[IxDA Discuss] Design research

Dave Cronin dave at cooper.com
Wed May 9 07:56:22 PDT 2007


Interesting.

I think I'd agree with you more, except it turns out that I can only recall working on a couple projects in the past 10 years that didn't meet most of Dan's qualifications for when research is necessary. And in those few cases (all simple consumer products), it's actually true that I didn't really feel like I needed research to come to solution.

(That said, I can remember the research we did as being incredibly useful in explanition design rationale to our clients.)
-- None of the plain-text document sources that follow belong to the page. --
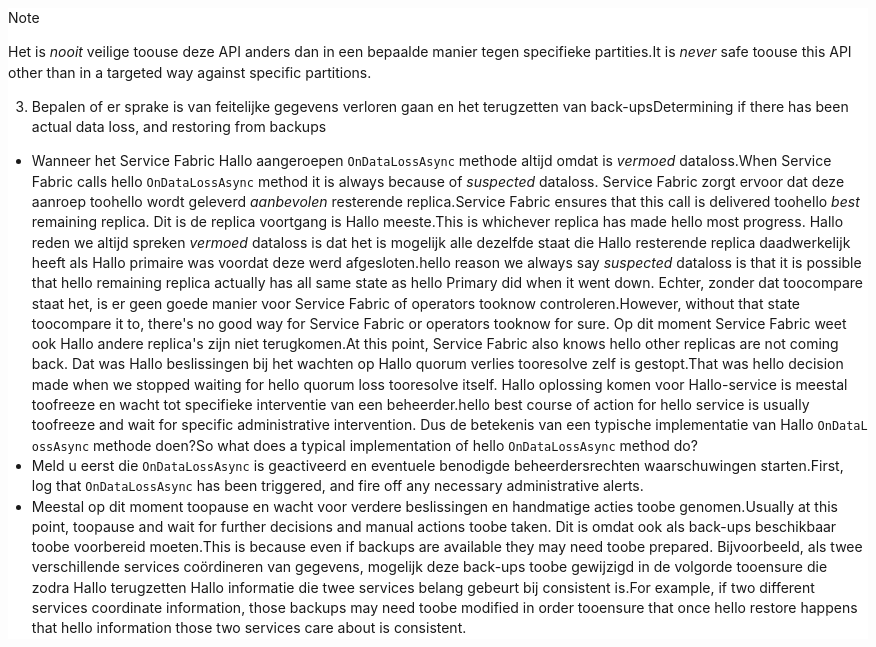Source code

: > [!NOTE]
> <span data-ttu-id="44dcc-228">Het is _nooit_ veilige toouse deze API anders dan in een bepaalde manier tegen specifieke partities.</span><span class="sxs-lookup"><span data-stu-id="44dcc-228">It is _never_ safe toouse this API other than in a targeted way against specific partitions.</span></span> 
>

3. <span data-ttu-id="44dcc-229">Bepalen of er sprake is van feitelijke gegevens verloren gaan en het terugzetten van back-ups</span><span class="sxs-lookup"><span data-stu-id="44dcc-229">Determining if there has been actual data loss, and restoring from backups</span></span>
  - <span data-ttu-id="44dcc-230">Wanneer het Service Fabric Hallo aangeroepen `OnDataLossAsync` methode altijd omdat is _vermoed_ dataloss.</span><span class="sxs-lookup"><span data-stu-id="44dcc-230">When Service Fabric calls hello `OnDataLossAsync` method it is always because of _suspected_ dataloss.</span></span> <span data-ttu-id="44dcc-231">Service Fabric zorgt ervoor dat deze aanroep toohello wordt geleverd _aanbevolen_ resterende replica.</span><span class="sxs-lookup"><span data-stu-id="44dcc-231">Service Fabric ensures that this call is delivered toohello _best_ remaining replica.</span></span> <span data-ttu-id="44dcc-232">Dit is de replica voortgang is Hallo meeste.</span><span class="sxs-lookup"><span data-stu-id="44dcc-232">This is whichever replica has made hello most progress.</span></span> <span data-ttu-id="44dcc-233">Hallo reden we altijd spreken _vermoed_ dataloss is dat het is mogelijk alle dezelfde staat die Hallo resterende replica daadwerkelijk heeft als Hallo primaire was voordat deze werd afgesloten.</span><span class="sxs-lookup"><span data-stu-id="44dcc-233">hello reason we always say _suspected_ dataloss is that it is possible that hello remaining replica actually has all same state as hello Primary did when it went down.</span></span> <span data-ttu-id="44dcc-234">Echter, zonder dat toocompare staat het, is er geen goede manier voor Service Fabric of operators tooknow controleren.</span><span class="sxs-lookup"><span data-stu-id="44dcc-234">However, without that state toocompare it to, there's no good way for Service Fabric or operators tooknow for sure.</span></span> <span data-ttu-id="44dcc-235">Op dit moment Service Fabric weet ook Hallo andere replica's zijn niet terugkomen.</span><span class="sxs-lookup"><span data-stu-id="44dcc-235">At this point, Service Fabric also knows hello other replicas are not coming back.</span></span> <span data-ttu-id="44dcc-236">Dat was Hallo beslissingen bij het wachten op Hallo quorum verlies tooresolve zelf is gestopt.</span><span class="sxs-lookup"><span data-stu-id="44dcc-236">That was hello decision made when we stopped waiting for hello quorum loss tooresolve itself.</span></span> <span data-ttu-id="44dcc-237">Hallo oplossing komen voor Hallo-service is meestal toofreeze en wacht tot specifieke interventie van een beheerder.</span><span class="sxs-lookup"><span data-stu-id="44dcc-237">hello best course of action for hello service is usually toofreeze and wait for specific administrative intervention.</span></span> <span data-ttu-id="44dcc-238">Dus de betekenis van een typische implementatie van Hallo `OnDataLossAsync` methode doen?</span><span class="sxs-lookup"><span data-stu-id="44dcc-238">So what does a typical implementation of hello `OnDataLossAsync` method do?</span></span>
  - <span data-ttu-id="44dcc-239">Meld u eerst die `OnDataLossAsync` is geactiveerd en eventuele benodigde beheerdersrechten waarschuwingen starten.</span><span class="sxs-lookup"><span data-stu-id="44dcc-239">First, log that `OnDataLossAsync` has been triggered, and fire off any necessary administrative alerts.</span></span>
   - <span data-ttu-id="44dcc-240">Meestal op dit moment toopause en wacht voor verdere beslissingen en handmatige acties toobe genomen.</span><span class="sxs-lookup"><span data-stu-id="44dcc-240">Usually at this point, toopause and wait for further decisions and manual actions toobe taken.</span></span> <span data-ttu-id="44dcc-241">Dit is omdat ook als back-ups beschikbaar toobe voorbereid moeten.</span><span class="sxs-lookup"><span data-stu-id="44dcc-241">This is because even if backups are available they may need toobe prepared.</span></span> <span data-ttu-id="44dcc-242">Bijvoorbeeld, als twee verschillende services coördineren van gegevens, mogelijk deze back-ups toobe gewijzigd in de volgorde tooensure die zodra Hallo terugzetten Hallo informatie die twee services belang gebeurt bij consistent is.</span><span class="sxs-lookup"><span data-stu-id="44dcc-242">For example, if two different services coordinate information, those backups may need toobe modified in order tooensure that once hello restore happens that hello information those two services care about is consistent.</span></span> 

[repair-partition-ps]: https://msdn.microsoft.com/library/mt163522.aspx
[azure-regions]: https://azure.microsoft.com/regions/
[dr-ha-guide]: https://msdn.microsoft.com/library/azure/dn251004.aspx
[sfx-cluster-map]: ./media/service-fabric-disaster-recovery/sfx-clustermap.png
My take on the article is that in additional to trying to stir things up a bit (no harm there), Dan's making a point about the importance of intuition as part of the design process. While these are my words and not his, I'd agree that regardless of how much research one does, it still takes inventiveness and a good idea to create good designs. Research can't do that for you. (However, it does take a good understanding of usage context to figure out whether your ideas are correct-- whether you get that understanding from research, or you're already walking around with it in your head.)

And I will say that for the vast majority of our projects at Cooper, we'd be dead in the water without research. When you're designing for a sophisticated technical domain (like financial modeling or computer-assisted surgery), the best way to get booted up enough to be a clever designer is by spending time with potential users and subject matter experts.

-dave


-----Original Message-----
From: discuss-bounces at lists.interactiondesigners.com on behalf of Mark Schraad
Sent: Wed 5/9/2007 7:09 AM
To: discuss at lists.interactiondesigners.com
Subject: [IxDA Discuss] Design research
 
I read this morning a column Dan Saffer wrote that is posted on the adaptive path web site. It caused me some concern.

http://www.adaptivepath.com/publications/essays/archives/000755.php

I am a huge proponent of design research, but I think it is all too often done poorly, and not done frequently enough. That said, I agree for the most part with what Dan says regarding many projects and many designers not needing research. What concerns me is the specificity of Dan's message and its audience. I have no data here... but I would surmise that many from the IxDA community get the context of this article and as such all is fine. Of concern is the portion of Dan's (my assumption here) growing audience that is in design school, just out of school and outside of the "designer as motivated learner" catagory. 

Did Dan just give designers with limited experience justification for blowing off research or testing? I am quite certain, that is not the intended message, but it is a concern. I guess I am not sure what the purpose of this article is. Experienced, confident designers with domain expertise and good sense of "hunch", likely don't need to be told that this is OK. They know. 

There is so much time and money wasted in product and service design. Business schools quote numbers of 70 - 80% of all new products fail. This is a horrible waste of resources. Surely... we can do better. One way to effectively improve the odds is to meaasure the intended audience or target market. Research is a great start at this. Even if the research confirms your hunches, it is likely worth the time.